Ah! ça ira, ça ira, ça ira
les aristocrates à la lanterne!
Ah! ça ira, ça ira, ça ira
les aristocrates on les pendra!

Si on n' les pend pas
On les rompra
Si on n' les rompt pas
On les brûlera.
Ah! ça ira, ça ira, ça ira
les aristocrates à la lanterne!
Ah! ça ira, ça ira, ça ira
les aristocrates on les pendra!

Nous n'avions plus ni nobles, ni prêtres,
Ah ! ça ira, ça ira, ça ira,
L'égalité partout régnera.
L'esclave autrichien le suivra,
Ah ! ça ira, ça ira, ça ira,
Et leur infernale clique
Au diable s'envolera.
Ah! ça ira, ça ira, ça ira
les aristocrates à la lanterne!
Ah! ça ira, ça ira, ça ira
les aristocrates on les pendra!
Et quand on les aura tous pendus
On leur fichera la paille au cul,
Imbibée de pétrole, vive le son, vive le son,
Imbibée de pétrole, vive le son du canon.

Ah! It'll be fine, It'll be fine, It'll be fine
aristocrats to the lamp-post
Ah! It'll be fine, It'll be fine, It'll be fine
the aristocrats, we'll hang them!

If we don't hang them
We'll break them
If we don't break them
We'll burn them
Ah! It'll be fine, It'll be fine, It'll be fine
aristocrats to the lamp-post
Ah! It'll be fine, It'll be fine, It'll be fine
the aristocrats, we'll hang them!

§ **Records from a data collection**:
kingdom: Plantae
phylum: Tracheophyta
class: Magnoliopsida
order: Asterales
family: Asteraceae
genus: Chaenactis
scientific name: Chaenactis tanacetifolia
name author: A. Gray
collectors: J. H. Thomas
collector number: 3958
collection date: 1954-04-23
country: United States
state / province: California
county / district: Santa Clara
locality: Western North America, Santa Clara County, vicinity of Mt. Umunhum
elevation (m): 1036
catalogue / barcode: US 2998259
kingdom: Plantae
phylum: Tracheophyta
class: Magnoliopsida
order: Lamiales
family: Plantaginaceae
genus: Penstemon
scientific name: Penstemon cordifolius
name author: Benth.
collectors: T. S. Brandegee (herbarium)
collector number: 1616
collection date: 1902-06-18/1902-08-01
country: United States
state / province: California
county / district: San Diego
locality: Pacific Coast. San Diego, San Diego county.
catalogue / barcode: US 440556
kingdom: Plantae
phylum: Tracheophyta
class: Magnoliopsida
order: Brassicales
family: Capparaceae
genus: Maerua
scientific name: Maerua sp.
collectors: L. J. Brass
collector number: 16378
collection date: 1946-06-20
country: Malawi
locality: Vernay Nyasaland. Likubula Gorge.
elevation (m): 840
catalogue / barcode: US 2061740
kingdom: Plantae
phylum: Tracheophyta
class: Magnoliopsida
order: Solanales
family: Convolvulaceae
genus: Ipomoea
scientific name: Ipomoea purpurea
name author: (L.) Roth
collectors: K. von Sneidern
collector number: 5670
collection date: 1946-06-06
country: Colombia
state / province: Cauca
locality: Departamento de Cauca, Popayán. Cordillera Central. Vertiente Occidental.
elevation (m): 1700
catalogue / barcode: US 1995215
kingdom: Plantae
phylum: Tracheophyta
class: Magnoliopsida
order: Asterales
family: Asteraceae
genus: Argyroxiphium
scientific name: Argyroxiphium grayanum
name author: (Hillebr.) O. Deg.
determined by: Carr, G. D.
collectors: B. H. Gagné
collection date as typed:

§ **Exercises**:
- A) In the English lines of the "Ça ira" song, where are the aristocrats sent?
- B) In the "Ça ira" song, rewrite the English stanza beginning "If we don't hang them" more briefly, keeping its main points.
- C) Carry on the "Ça ira" song after its last line.
The listing is material apart from the song text.

§ **Answers provided**:
- A) To the lamp-post.

- B) If the aristocrats aren't hanged, they'll be broken; if not broken, burned. Refrain: it'll be fine, the aristocrats go to the lamp-post and will be hanged.

- C)
We shall have no more nobles nor priests
Ah! It'll be fine, It'll be fine, It'll be fine
Equality will reign everywhere
The Austrian slave shall follow him
Ah! It'll be fine, It'll be fine, It'll be fine
And their infernal clique
Shall go to the devil
Ah! It'll be fine, It'll be fine, It'll be fine
aristocrats to the lamp-post
Ah! It'll be fine, It'll be fine, It'll be fine
the aristocrats, we'll hang them!
And when we'll have hung them all
We'll stick straw up their arse,
Soaked in oil, long live the sound, long live the sound,
Soaked in oil, long live the sound of the canon.

== Post-revolutionary use ==
The song survived past the Reign of Terror. It was forbidden in 1797 under the Directory.

The ship of the line La Couronne was renamed Ça Ira in 1792 in reference to this song.

At the 1793 Battle of Famars, the 14th Regiment of Foot (infantry), the West Yorkshire Regiment, attacked the French to the music of "Ça ira" (the colonel commenting that he would "beat the French to their own damned tune"). The regiment was later awarded the tune as a battle honour and regimental quick march. It has since been adopted by the Yorkshire Regiment.

Friedrich Witt cited this motif in the finale of his Symphony No. 16 in A major; although the year of its completion is unknown, it is clear that it was written in the 1790s.

Carl Schurz, in volume 1, chapter 14, of his Reminiscences, reported from exile in England that upon Napoleon III's 1851 French coup d'état, "Our French friends shouted and shrieked and gesticulated and hurled opprobrious names at Louis Napoleon and cursed his helpers, and danced the Carmagnole and sang 'Ça ira'."

Russian composer Nikolai Myaskovsky used both "Ça ira" and La Carmagnole in the finale of his 1923 Symphony No. 6 in E-flat minor Revolutionary.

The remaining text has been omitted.